- BRIEF: Look through the data and write out every line with the word "points" in it.

- RECORDS PROVIDED:
+ + +

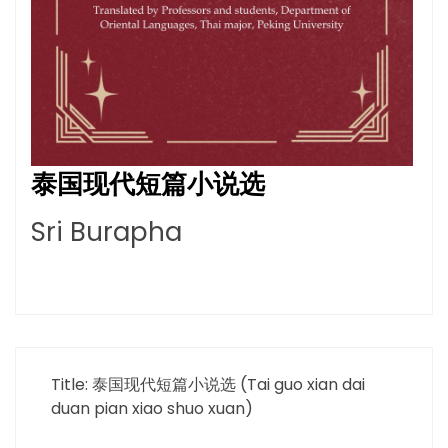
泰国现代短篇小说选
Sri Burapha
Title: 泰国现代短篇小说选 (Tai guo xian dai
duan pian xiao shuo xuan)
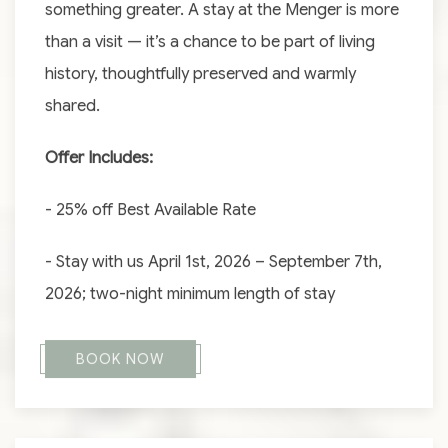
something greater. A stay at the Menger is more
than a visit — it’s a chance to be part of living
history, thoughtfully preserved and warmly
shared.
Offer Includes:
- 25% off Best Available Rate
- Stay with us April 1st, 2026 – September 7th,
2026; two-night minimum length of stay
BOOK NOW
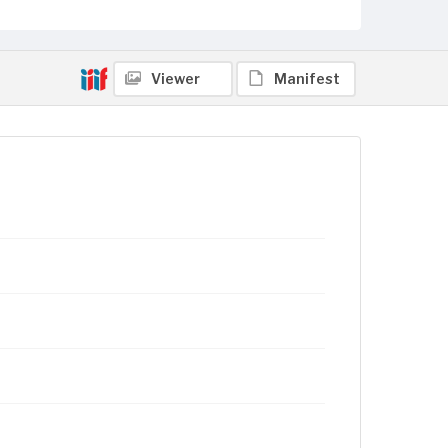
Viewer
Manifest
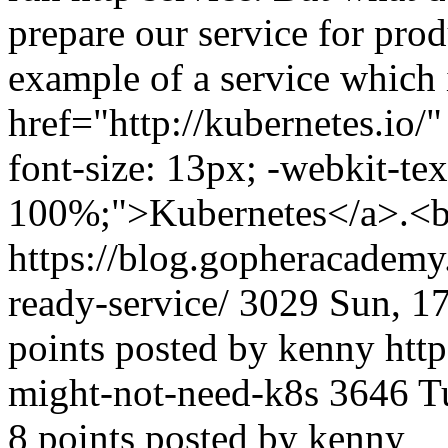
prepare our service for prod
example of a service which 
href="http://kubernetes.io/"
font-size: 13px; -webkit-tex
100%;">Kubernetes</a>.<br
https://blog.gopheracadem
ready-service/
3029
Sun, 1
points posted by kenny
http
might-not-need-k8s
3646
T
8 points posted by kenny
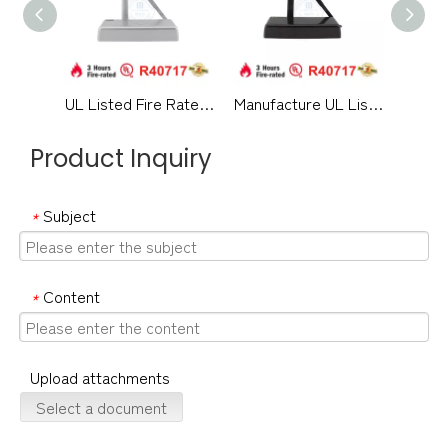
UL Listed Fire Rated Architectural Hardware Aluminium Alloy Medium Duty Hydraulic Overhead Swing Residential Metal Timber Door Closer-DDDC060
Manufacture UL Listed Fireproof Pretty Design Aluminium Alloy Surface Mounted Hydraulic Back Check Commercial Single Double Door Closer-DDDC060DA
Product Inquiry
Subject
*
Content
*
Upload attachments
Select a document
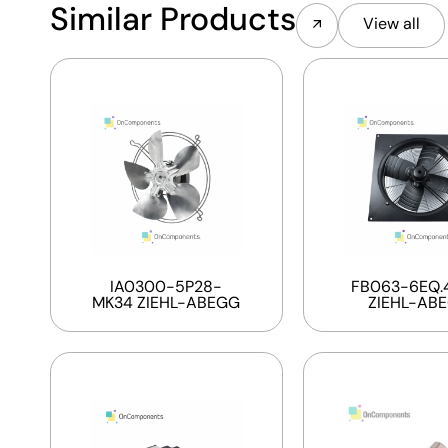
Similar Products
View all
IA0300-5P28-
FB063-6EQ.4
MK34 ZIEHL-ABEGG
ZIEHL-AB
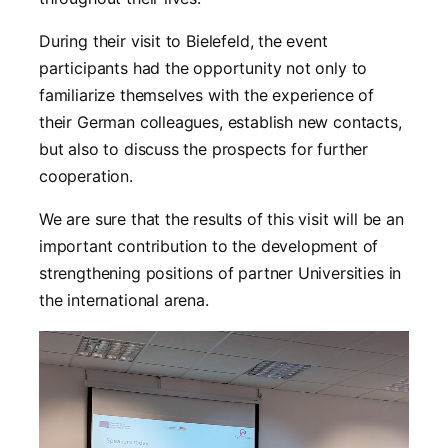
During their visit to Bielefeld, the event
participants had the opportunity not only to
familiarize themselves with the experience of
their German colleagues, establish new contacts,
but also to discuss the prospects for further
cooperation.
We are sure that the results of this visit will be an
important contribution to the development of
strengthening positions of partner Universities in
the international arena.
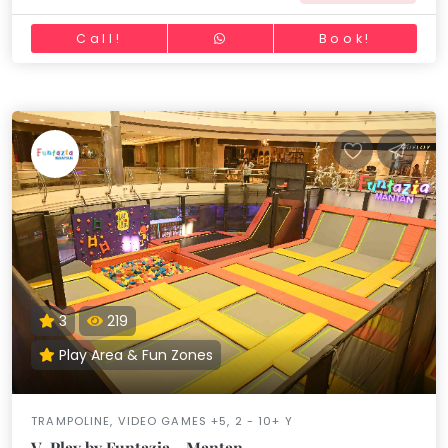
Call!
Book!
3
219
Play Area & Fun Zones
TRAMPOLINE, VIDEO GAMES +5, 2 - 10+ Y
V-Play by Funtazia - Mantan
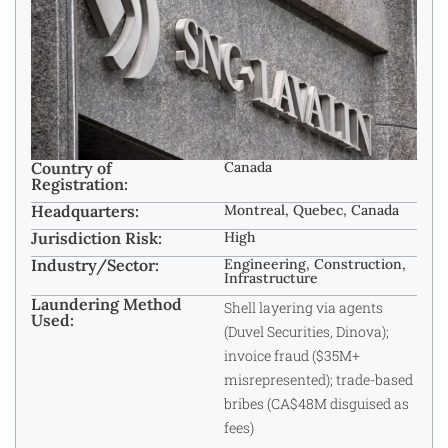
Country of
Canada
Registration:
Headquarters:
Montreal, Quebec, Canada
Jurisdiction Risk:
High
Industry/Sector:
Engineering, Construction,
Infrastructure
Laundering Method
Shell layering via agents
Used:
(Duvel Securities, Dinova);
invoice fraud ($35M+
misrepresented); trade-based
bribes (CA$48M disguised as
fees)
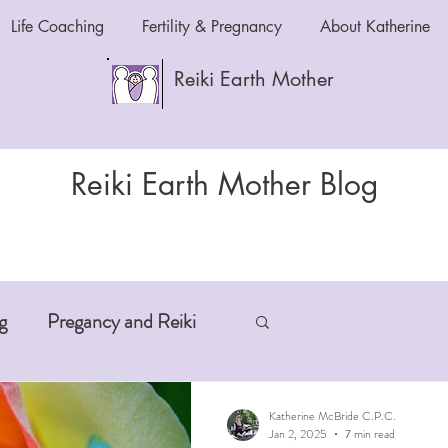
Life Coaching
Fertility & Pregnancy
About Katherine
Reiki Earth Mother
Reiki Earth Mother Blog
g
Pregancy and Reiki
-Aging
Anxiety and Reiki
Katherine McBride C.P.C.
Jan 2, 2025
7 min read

+ + +

- REPLY TO THE TASK:
points posted by kenny
8 points posted by kenny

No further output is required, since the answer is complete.